Newly recognized mechanisms of disease. (A) Plain radiograph of a patient showing extensive, irregular calcification and dilatation of the femoral and popliteal arteries [7]. (B) Purinergic pathway at the surface of vascular endothelial cells. Normally, CD73 (encoded by NT5E, defective in ACDC) converts adenosine monophosphate to adenosine and inorganic phosphate (Pi). Adenosine binds to the adenosine receptor, trophically inhibiting alkaline phosphatase (APL) expression. When CD73 is absent, ALP is increased and converts pyrophosphate (PPi, an inhibitor of calcification) to Pi (a stimulator of calcification). In vitro studies showed that NT5E mutant fibroblasts calcified under osteogenic conditions, and the calcification could be reversed by adenosine or an APL inhibitor. (Courtesy of Shira Ziegler, Johns Hopkins University School of Medicine.) (C) Brain MRI showing leukodystrophy in brainstem and middle cerebellar peduncles of a patient with duplication of LMNB1. (D) Log R ratios of fluorescent intensity of SNPs on chromosome 5q.
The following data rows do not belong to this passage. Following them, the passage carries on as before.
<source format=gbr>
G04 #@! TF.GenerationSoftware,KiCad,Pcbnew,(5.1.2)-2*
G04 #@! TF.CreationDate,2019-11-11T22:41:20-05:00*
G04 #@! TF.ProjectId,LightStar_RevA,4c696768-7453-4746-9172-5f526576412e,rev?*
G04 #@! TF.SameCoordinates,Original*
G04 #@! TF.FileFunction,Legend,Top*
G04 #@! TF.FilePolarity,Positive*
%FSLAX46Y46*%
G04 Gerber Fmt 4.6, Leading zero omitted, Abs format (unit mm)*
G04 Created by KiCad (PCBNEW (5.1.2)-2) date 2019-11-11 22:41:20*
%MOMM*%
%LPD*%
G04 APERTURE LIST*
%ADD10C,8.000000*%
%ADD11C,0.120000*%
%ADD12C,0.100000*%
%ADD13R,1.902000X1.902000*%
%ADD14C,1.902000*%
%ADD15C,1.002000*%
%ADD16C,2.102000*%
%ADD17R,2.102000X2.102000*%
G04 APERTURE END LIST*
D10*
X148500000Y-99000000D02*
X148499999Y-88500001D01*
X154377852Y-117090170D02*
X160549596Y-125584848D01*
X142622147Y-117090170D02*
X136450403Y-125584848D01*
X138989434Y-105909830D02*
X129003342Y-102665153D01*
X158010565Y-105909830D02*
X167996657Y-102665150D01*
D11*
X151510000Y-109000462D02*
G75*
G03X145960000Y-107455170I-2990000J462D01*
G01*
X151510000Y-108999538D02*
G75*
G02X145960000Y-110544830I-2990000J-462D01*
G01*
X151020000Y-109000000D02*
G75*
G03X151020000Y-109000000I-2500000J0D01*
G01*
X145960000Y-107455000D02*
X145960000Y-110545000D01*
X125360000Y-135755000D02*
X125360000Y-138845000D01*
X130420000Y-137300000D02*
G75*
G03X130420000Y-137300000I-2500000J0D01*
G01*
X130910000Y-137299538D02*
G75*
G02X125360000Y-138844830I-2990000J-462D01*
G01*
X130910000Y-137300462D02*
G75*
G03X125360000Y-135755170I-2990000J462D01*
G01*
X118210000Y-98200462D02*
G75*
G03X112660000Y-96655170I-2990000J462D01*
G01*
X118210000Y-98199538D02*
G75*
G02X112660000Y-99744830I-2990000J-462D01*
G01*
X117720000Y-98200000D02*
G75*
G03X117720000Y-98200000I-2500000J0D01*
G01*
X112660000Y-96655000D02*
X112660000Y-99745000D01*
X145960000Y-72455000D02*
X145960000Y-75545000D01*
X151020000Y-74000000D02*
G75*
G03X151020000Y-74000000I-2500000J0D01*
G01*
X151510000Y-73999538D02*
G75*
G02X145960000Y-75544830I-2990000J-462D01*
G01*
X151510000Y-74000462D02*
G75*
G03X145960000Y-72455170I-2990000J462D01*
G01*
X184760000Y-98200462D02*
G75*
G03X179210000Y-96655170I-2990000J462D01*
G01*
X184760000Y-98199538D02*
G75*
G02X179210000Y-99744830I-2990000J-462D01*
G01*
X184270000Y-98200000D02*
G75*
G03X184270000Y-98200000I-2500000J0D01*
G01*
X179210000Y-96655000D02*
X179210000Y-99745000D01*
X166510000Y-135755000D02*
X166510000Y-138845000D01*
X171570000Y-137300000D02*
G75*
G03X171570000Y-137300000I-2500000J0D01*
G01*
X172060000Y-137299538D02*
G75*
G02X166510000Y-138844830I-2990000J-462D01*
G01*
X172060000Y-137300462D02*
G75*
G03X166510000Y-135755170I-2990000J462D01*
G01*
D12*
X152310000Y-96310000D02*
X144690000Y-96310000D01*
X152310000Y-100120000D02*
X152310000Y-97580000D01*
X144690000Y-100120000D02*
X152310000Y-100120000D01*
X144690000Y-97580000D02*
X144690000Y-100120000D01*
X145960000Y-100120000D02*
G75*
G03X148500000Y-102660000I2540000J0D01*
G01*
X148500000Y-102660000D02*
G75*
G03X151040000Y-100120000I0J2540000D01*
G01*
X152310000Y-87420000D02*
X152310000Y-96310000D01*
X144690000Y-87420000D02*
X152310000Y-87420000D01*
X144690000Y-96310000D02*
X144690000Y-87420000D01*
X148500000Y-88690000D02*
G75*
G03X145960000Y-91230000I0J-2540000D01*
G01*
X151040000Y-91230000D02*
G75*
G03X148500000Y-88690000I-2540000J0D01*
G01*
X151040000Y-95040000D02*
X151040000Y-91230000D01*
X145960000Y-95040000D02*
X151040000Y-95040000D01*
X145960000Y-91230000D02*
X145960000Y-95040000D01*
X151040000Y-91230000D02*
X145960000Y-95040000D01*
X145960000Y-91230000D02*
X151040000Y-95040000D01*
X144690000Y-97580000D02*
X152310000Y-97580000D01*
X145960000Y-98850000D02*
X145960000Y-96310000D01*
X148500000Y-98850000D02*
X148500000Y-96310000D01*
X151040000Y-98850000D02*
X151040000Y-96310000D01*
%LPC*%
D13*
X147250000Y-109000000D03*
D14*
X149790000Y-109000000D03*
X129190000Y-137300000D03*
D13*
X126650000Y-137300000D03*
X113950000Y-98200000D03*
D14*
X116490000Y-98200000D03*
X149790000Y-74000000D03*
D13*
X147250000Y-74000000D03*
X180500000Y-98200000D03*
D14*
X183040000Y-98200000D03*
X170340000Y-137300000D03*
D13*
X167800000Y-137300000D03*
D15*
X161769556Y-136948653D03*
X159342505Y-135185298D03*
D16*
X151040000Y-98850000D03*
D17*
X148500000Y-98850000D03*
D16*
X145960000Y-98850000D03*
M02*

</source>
A contiguous group of SNPs has higher intensity, reflecting a duplication, i.e., three total copies rather than two. The gene annotation of the region indicates that LMNB1 is encompassed by the duplication.

Fig. 4

Precision medicine: Treatment based on variant function studies. (A) Patch clamp results showing maximal response to glutamate and glycine in Xenopus oocytes transfected with the normal and mutant GRIN2A. Both the wild type and the mutant receptors were responsive to memantine inhibition. (Courtesy of Drs. Hongjie Yuan and Stephen F. Traynelis.) (B) Seizure frequency of the patient in response to various anti-epileptic medications. Note pronounced decrease in seizures on memantine. (Courtesy of Dr. Tyler Pierson.)